■ SELECTED EXCERPT
● ● ● ● ●

Here, "transferring to the State" is spoken of as if it [[p. 354]] were a foreign State, or a private individual who would spend the money on himself. But the State in this case is the community, consisting almost wholly of tenants who are to benefit directly by reduction of rates and taxes. They would therefore be able to pay higher rents, and the landlord, "acting always as a monopolist," would exact those higher rents so as to bring back the respective position of landlord and tenant to what it was before the tax was imposed.
The only other argument used--that if it would have the effect we urge the landlords would not object to it, is hardly worth answering. Landlords are not a specially intellectual body of men, and why should they not be blinded by the alleged "authorities" as well as the followers of Mr. George? Besides, there would be some loss to the landlords, especially to those who had granted leases. All we urge is that in a very few years the landlords would necessarily recoup themselves under the inevitable laws of supply and demand, they being left in possession of a monopoly of what is essential to all men. In his "Scheme for the Abolition of Landlordism," in the Westminster Review for May, 1890, Mr. Charles Wicksteed hit the nail on the head by his suggestion that all receipts for taxes on land should be applied in the purchase of land, not in relieving tenants of rates and taxes, and thus prevent the landlords from recouping themselves by raising rents. This simple proposal has satisfied one member of the Land Restoration League that the imposition of the 4s. or any other tax, to be applied in relief of other taxation, would be useless, and would ultimately leave the landlords as much masters of the situation as they are now. It is to be hoped that others will be equally convinced and equally candid in acknowledging it, and thereafter retire from an untenable position.
As there seems to be considerable difference of opinion on this question, and as success or failure in the first steps towards obtaining free access to land for all who [[p. 355]] desire it is a matter of vital importance, it will be useful to set forth for the consideration of Land-reformers what seem to be the principles which should guide us in this matter.
I begin with the proposition, which will probably be generally accepted, that the primary object of giving the people free access to land is, to enable as many as possible to obtain either the whole or a portion of their living by its cultivation, and, by thus withdrawing some of them altogether from competition with wage-earners; while by giving others a temporary alternative to wage labour, we shall raise the rate of wages of the less remunerative kinds of work all over the country. And as secondary benefits, we shall have, in the first place, an enormous increase in the production of food, displacing much that is now imported from abroad; secondly, an increased consumption of manufactured goods by these self-supporting workers; thirdly, a diminution in the poors' rate from the disappearance of paupers and out-of-works; and, lastly, a public revenue arising from the continuous increase in the value of land owing to the growth and increased well-being of the population. These various benefits I conceive to be important, somewhat in the order in which I have given them; at all events the first is undoubtedly the most important, while the last--the money profit--is the least important. It is a valuable incidental result, but is not to be sought after as one of the chief ends in itself in depreciation of the other kinds of benefit.

● ● ● ● ●

■ WHAT IS BEING ASKED
Reproduce the land-reform passage from "As there seems" up to and including "in this matter.", word for word. The material that comes next is separate from the land-reform passage above.

■ DATASET SECTION
● ● ● ● ●

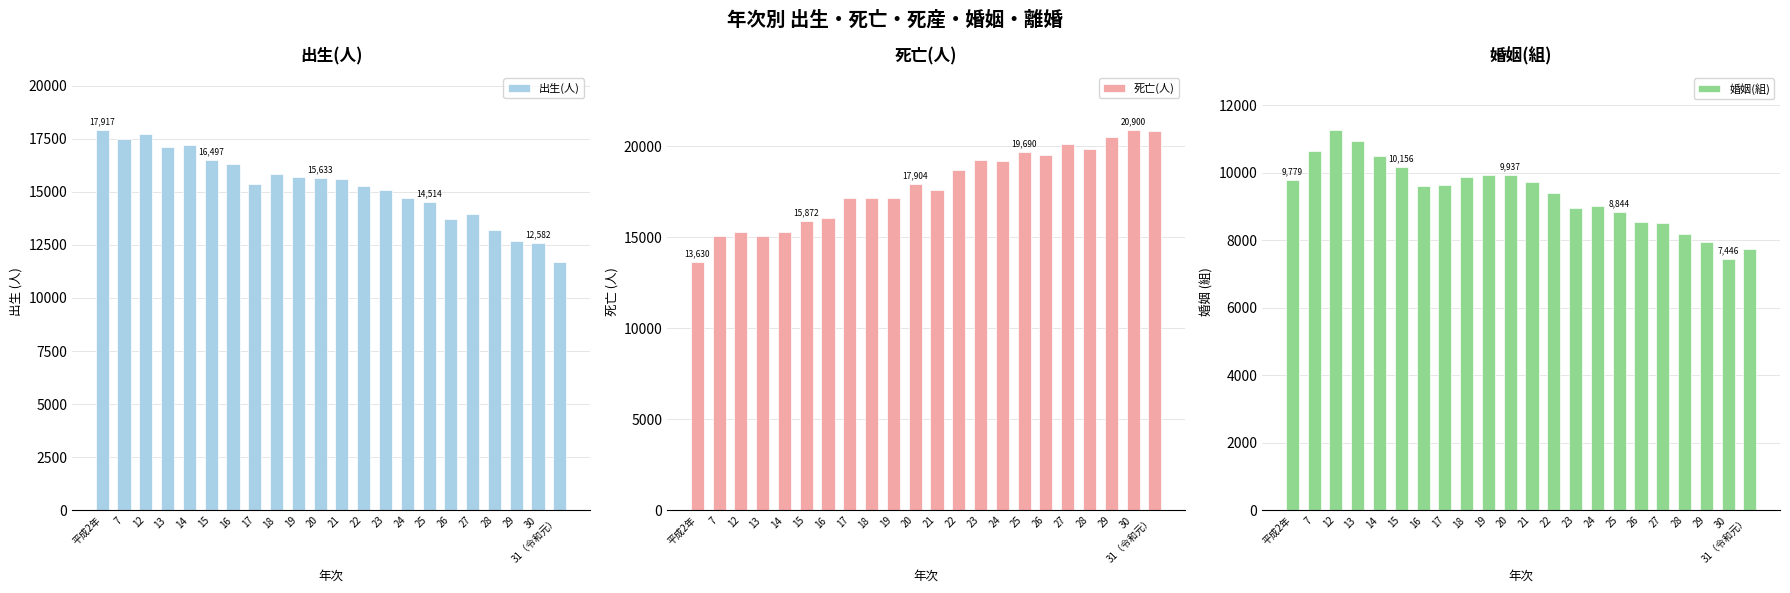

The value of 死亡(人) at 16 is 16030. True or false?

True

● ● ● ● ●

■ RESULT OF THIS EXERCISE
As there seems to be considerable difference of opinion on this question, and as success or failure in the first steps towards obtaining free access to land for all who [[p. 355]] desire it is a matter of vital importance, it will be useful to set forth for the consideration of Land-reformers what seem to be the principles which should guide us in this matter.